## INFORMATION SHOWN
________________

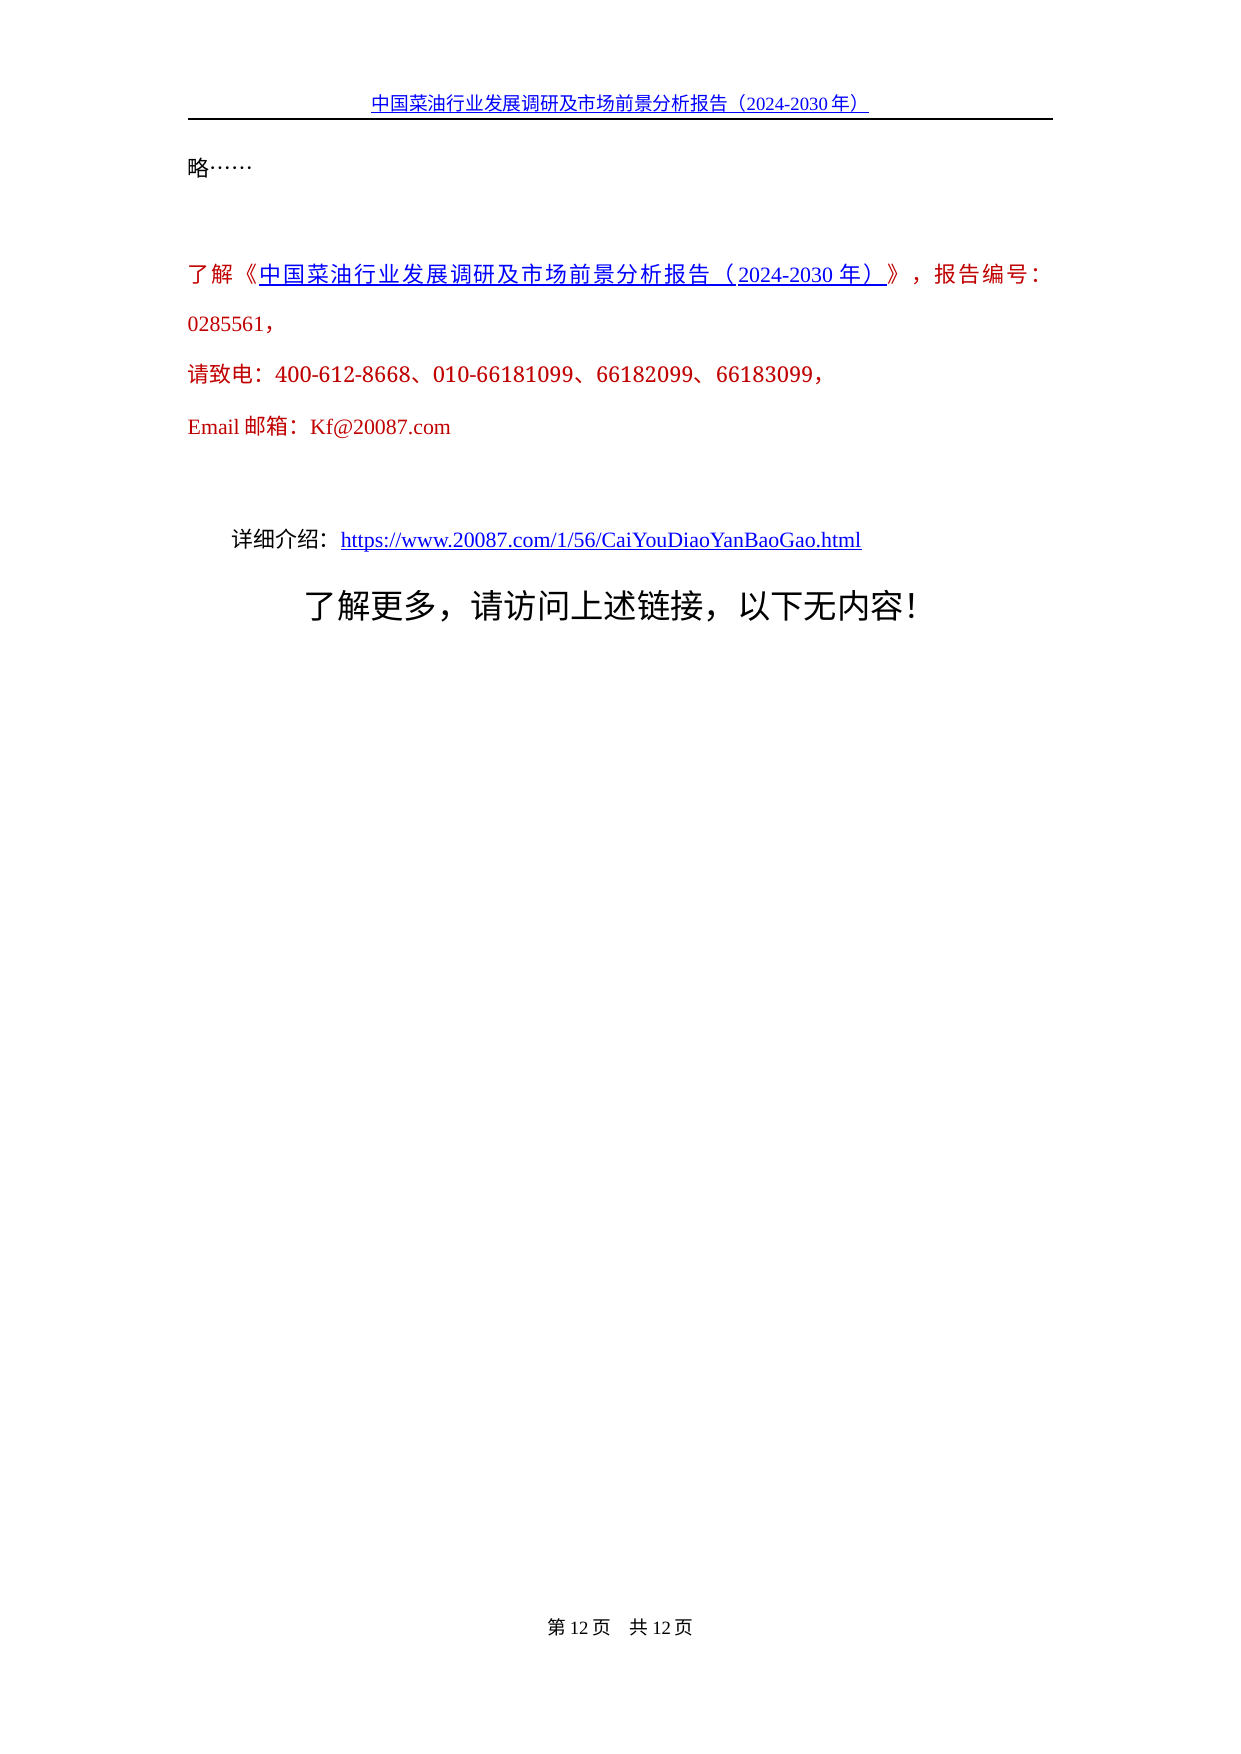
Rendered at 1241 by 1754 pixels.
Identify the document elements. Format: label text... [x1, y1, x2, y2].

title 了解更多，请访问上述链接，以下无内容！ [187, 571, 1053, 636]
text 详细介绍：https://www.20087.com/1/56/CaiYouDiaoYanBaoGao.html [187, 521, 1053, 554]
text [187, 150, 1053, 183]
text 请致电：400-612-8668、010-66181099、66182099、66183099， [187, 357, 1053, 389]
text Email邮箱：Kf@20087.com [187, 408, 1053, 441]
text 了解《中国菜油行业发展调研及市场前景分析报告（2024-2030年）》，报告编号：0285561， [187, 257, 1053, 338]
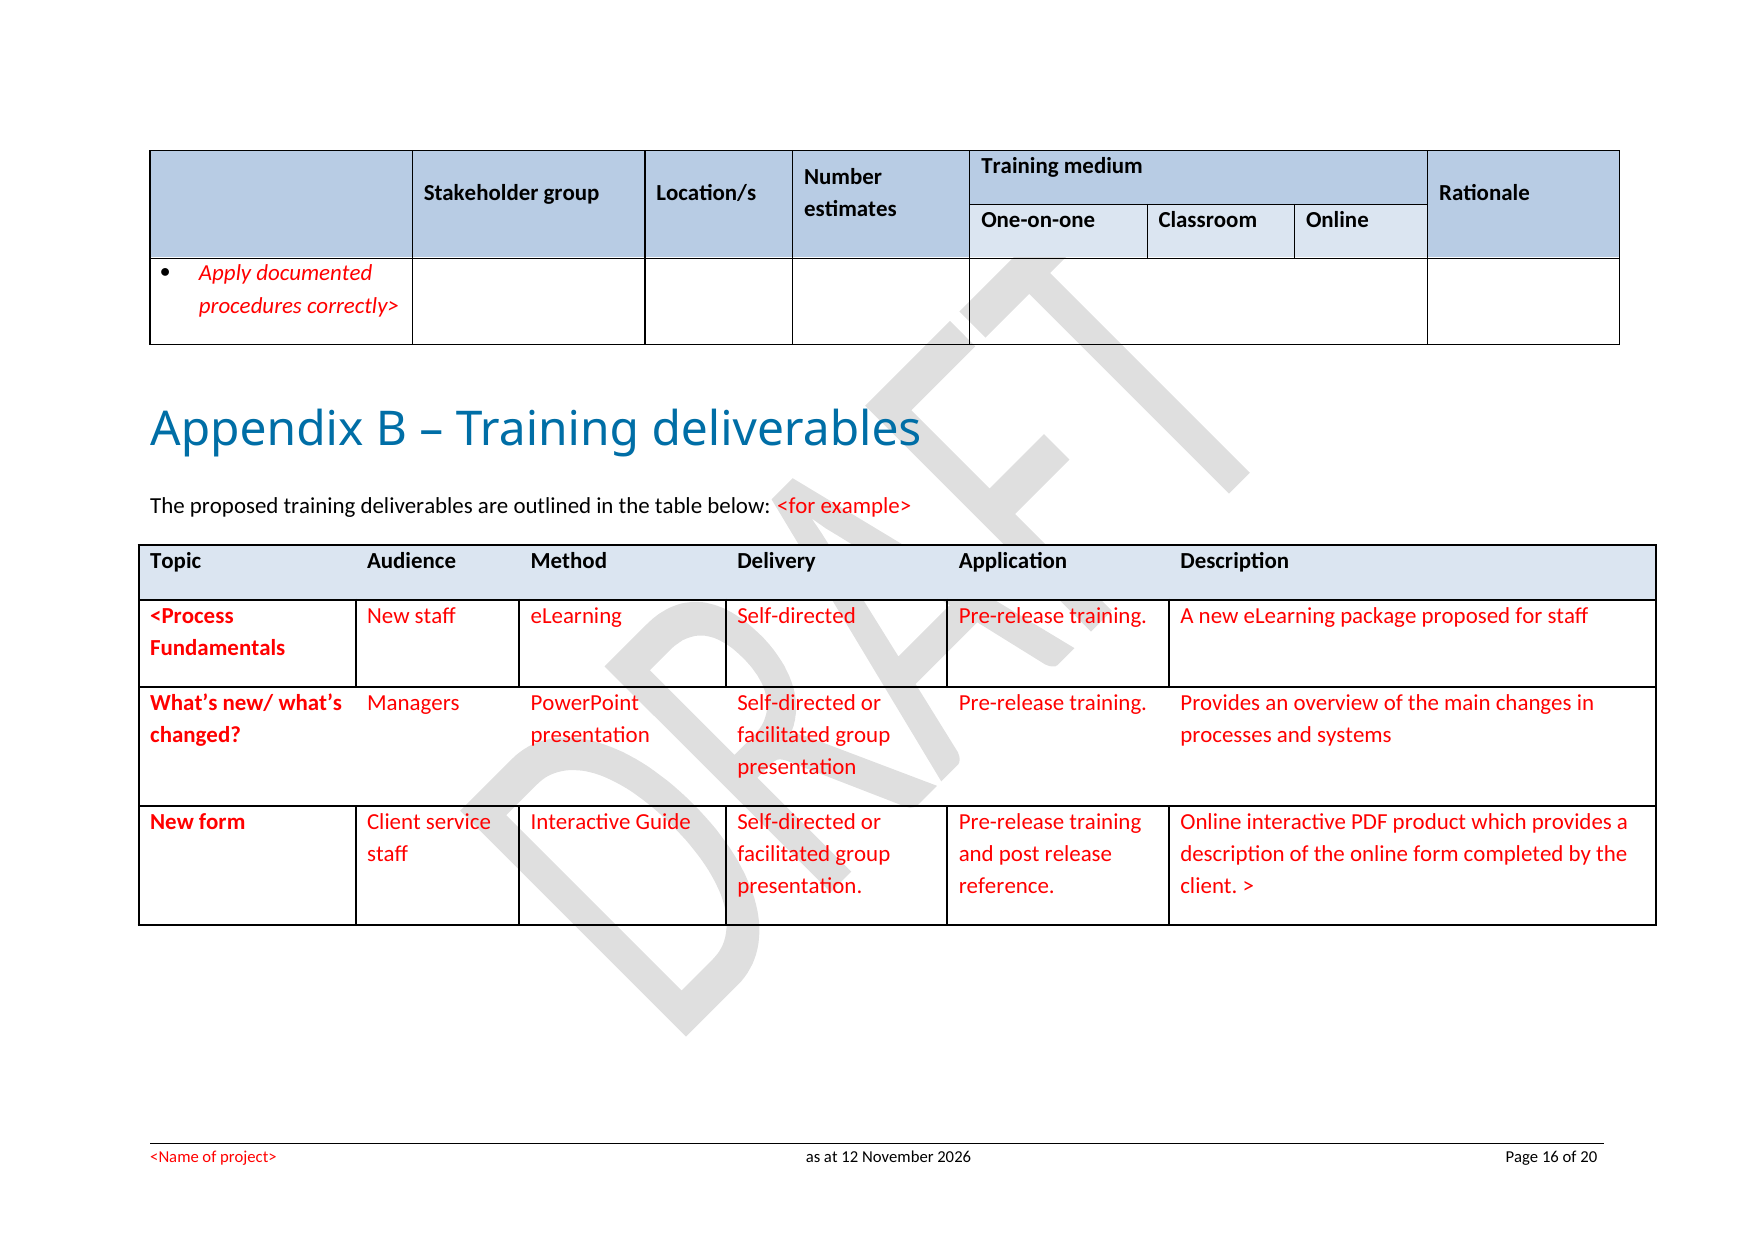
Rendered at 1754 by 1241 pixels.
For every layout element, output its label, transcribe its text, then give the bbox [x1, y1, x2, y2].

table_header Delivery [726, 546, 947, 599]
subtitle Appendix B – Training deliverables [150, 394, 1604, 460]
table_cell Provides an overview of the main changes in processes and systems [1169, 688, 1655, 805]
table_cell New form [140, 807, 355, 924]
table_cell A new eLearning package proposed for staff [1170, 601, 1655, 686]
table_cell New staff [357, 601, 518, 686]
table_cell Self-directed or facilitated group presentation. [727, 807, 946, 924]
table_cell Pre-release training and post release reference. [948, 807, 1168, 924]
table_cell Online [1295, 205, 1427, 257]
table_cell Pre-release training. [948, 601, 1168, 686]
table_cell Online interactive PDF product which provides a description of the online form completed by the client. > [1170, 807, 1655, 924]
table_header Method [519, 546, 726, 599]
table_cell Classroom [1148, 205, 1294, 257]
table_cell One-on-one [970, 205, 1147, 257]
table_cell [151, 259, 412, 343]
table_cell eLearning [520, 601, 725, 686]
table_header Audience [356, 546, 519, 599]
table_header Location/s [646, 151, 792, 257]
table_cell Self-directed or facilitated group presentation [726, 688, 947, 805]
text The proposed training deliverables are outlined in the table below: <for example> [150, 491, 1604, 519]
table_header Stakeholder group [413, 151, 644, 257]
table_header Description [1169, 546, 1655, 599]
table_cell PowerPoint presentation [519, 688, 726, 805]
table_cell What’s new/ what’s changed? [140, 688, 356, 805]
table_cell Pre-release training. [947, 688, 1169, 805]
table_header Training medium [970, 151, 1427, 204]
table_header Application [947, 546, 1169, 599]
table_header [151, 151, 412, 257]
table_cell Self-directed [727, 601, 946, 686]
table_cell Client service staff [357, 807, 518, 924]
table_cell <Process Fundamentals [140, 601, 355, 686]
table_header Number estimates [793, 151, 969, 257]
table_cell Interactive Guide [520, 807, 725, 924]
table_header Topic [140, 546, 356, 599]
table_cell Managers [356, 688, 519, 805]
table_header Rationale [1428, 151, 1619, 257]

________________

## TASK DESCRIPTION
Filter the entries down to the lines containing "Rendered". Copy each of those lines.

## RESPONSE TO THIS EXERCISE
Rendered at 1241 by 1754 pixels.
Rendered at 1754 by 1241 pixels.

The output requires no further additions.